As a writer, the worst thing you can do is work in an environment of fear of rejection.
If you’ve sent your work out before, you’re probably familiar with responses like this one: “Thank you for letting us read [insert name of piece here], but . . .”
Ah, the dreaded “but.” A writer’s worst enemy.
Or is it?
Each time we let our work leave the nest, there’s a niggling worry that our poor words may not remember how to fly. We’re afraid they’ll flop into a broken, wingless mess. We’re afraid someone will tell us we’re not good enough. Sometimes this fear is so great that we don’t send anything out at all. We condemn our work before it’s even had a shot.
It’s all too easy to get emotional about rejections — to make excuses: “Oh, the subject I’ve written about is too ‘out there.’ ” “The piece isn’t/wasn’t ready.” “Everything I write is crap.” “They want this kind of thing now because it sells, not the stuff I write . . .” “I’m not a poet.” (This one was mine, and alas the first thing I got published was a poem.)

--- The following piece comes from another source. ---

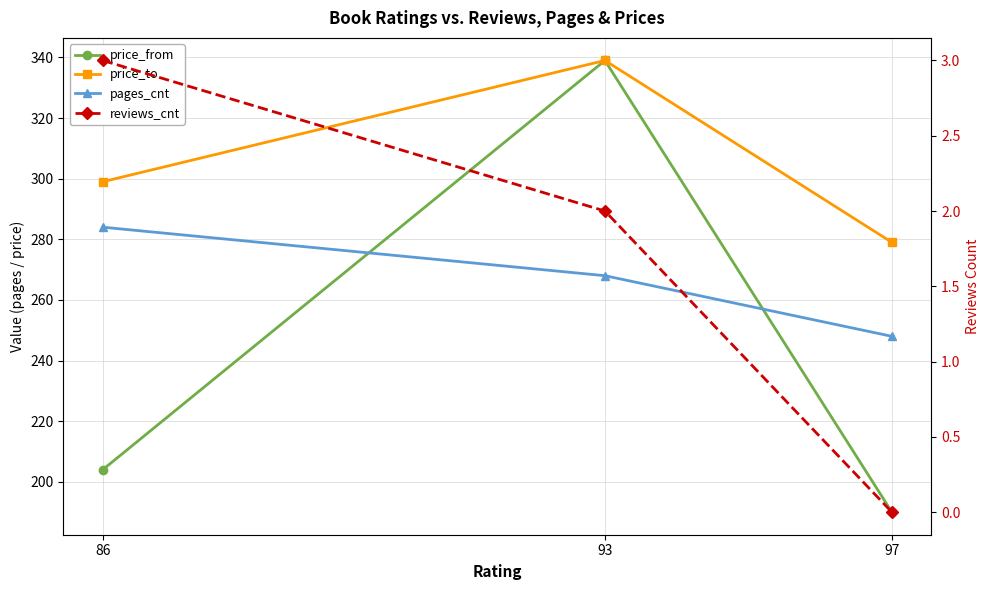

Is this an area chart (filled region under the line)?

No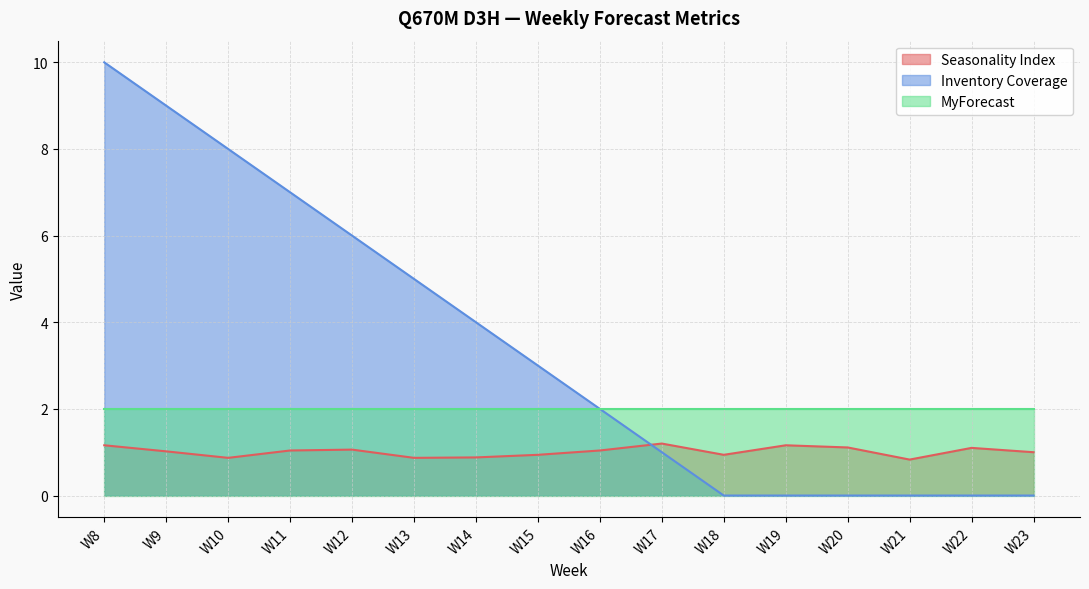

Where is the first local maximum for Seasonality Index?

W12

There are any number of reasons a piece may be rejected. None of which you’re likely to guess. And in the end, the reasons don’t matter. Rejection doesn’t mean you’re not good enough. It doesn’t mean the editors or the agents or the magazines didn’t like your work.

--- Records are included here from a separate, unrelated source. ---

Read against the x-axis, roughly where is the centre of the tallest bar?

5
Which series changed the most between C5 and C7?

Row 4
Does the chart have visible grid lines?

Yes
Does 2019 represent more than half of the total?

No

Rejection means one thing and one thing only: You have to keep fighting.
Yes, it sucks waiting 2-6 months only to get a “Thank you, but . . .” Yes, it’s dull work, foraging through countless magazines and agents, trying to find people and places that will best represent your voice, only to have to do it again and again and again. And YES, the moments of doubt are an unwanted burden. But rejection is better than the silence. If you’re getting rejected, you’re getting your work out there. You’re taking the time to do something for your writing. And for yourself.

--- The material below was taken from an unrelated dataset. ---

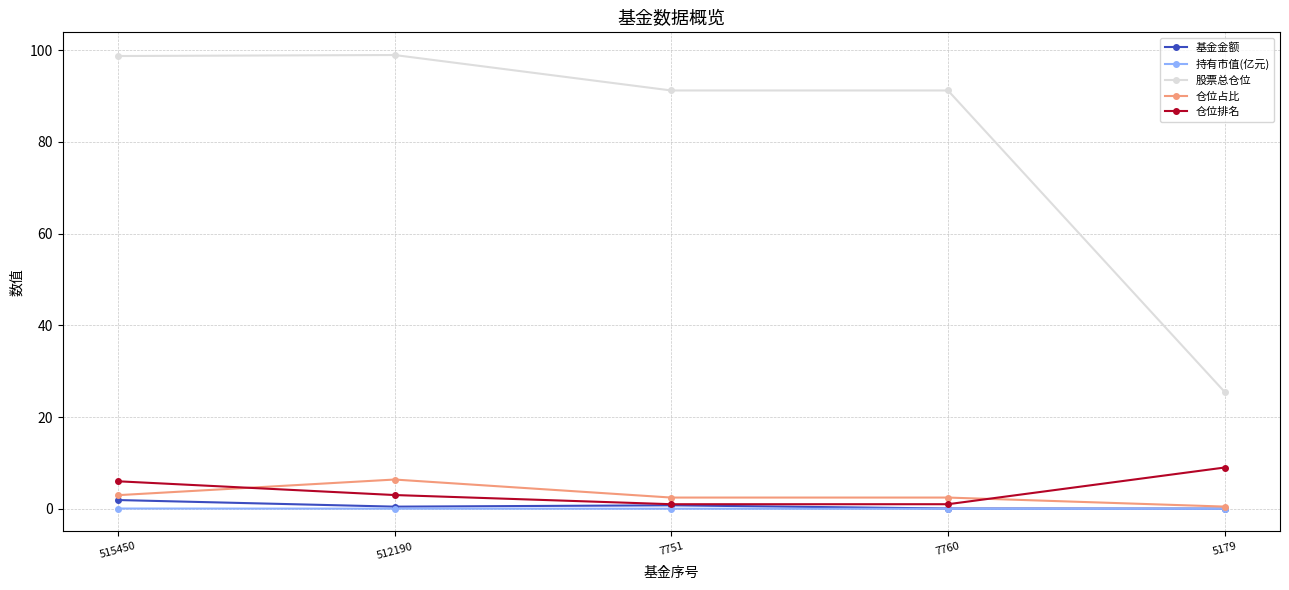

At which category does 股票总仓位 reach its first local peak?

512190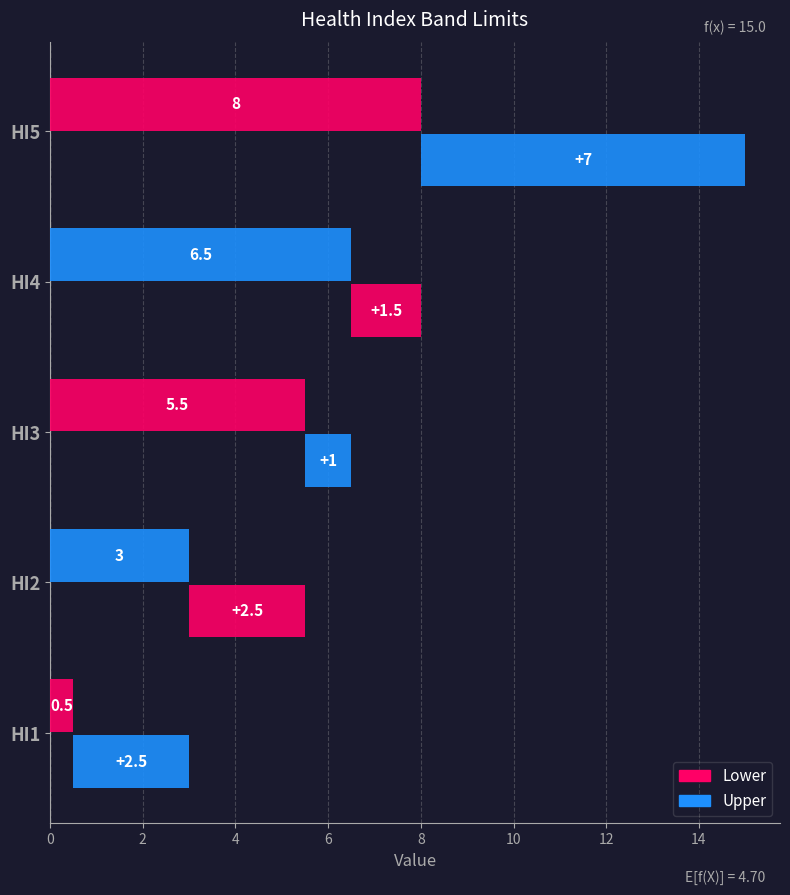

What is the maximum value shown in the chart?

8.0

That’s certainly better than letting your work sit in a drawer somewhere, isn’t it? I think most writers dream about publishing their stories. But successful writers are the ones who do something to make those dreams a reality — no matter how long it takes. They take chances. They trust their words. They persevere.
BE one of those writers.
Rejoice every time you get a “Thank you, but . . .” It means one more person has taken the time to hear what you have to say. Post them on the wall to remind yourself you’ve narrowed down your list, you’ve weeded out one more editor, agent, or literary magazine that wasn’t right for your piece.
But most of all (and I can’t stress this enough):
Fight for your rejections. Every time you get one, you’re one step closer to an acceptance. Fight for your words. If you won’t fight for them, then who will? Fight even if you’re fighting to fail. Because if you don’t fail, how do you eventually succeed?
You can’t expect to get anywhere if you won’t leave the tree.
So quit making excuses and let go. Take the first step.
Let your work fly.
I used to save all my rejection slips because I told myself, one day I’m going to autograph these and auction them. And then I lost the box.
—James Lee Burke
What’s your experience with rejection?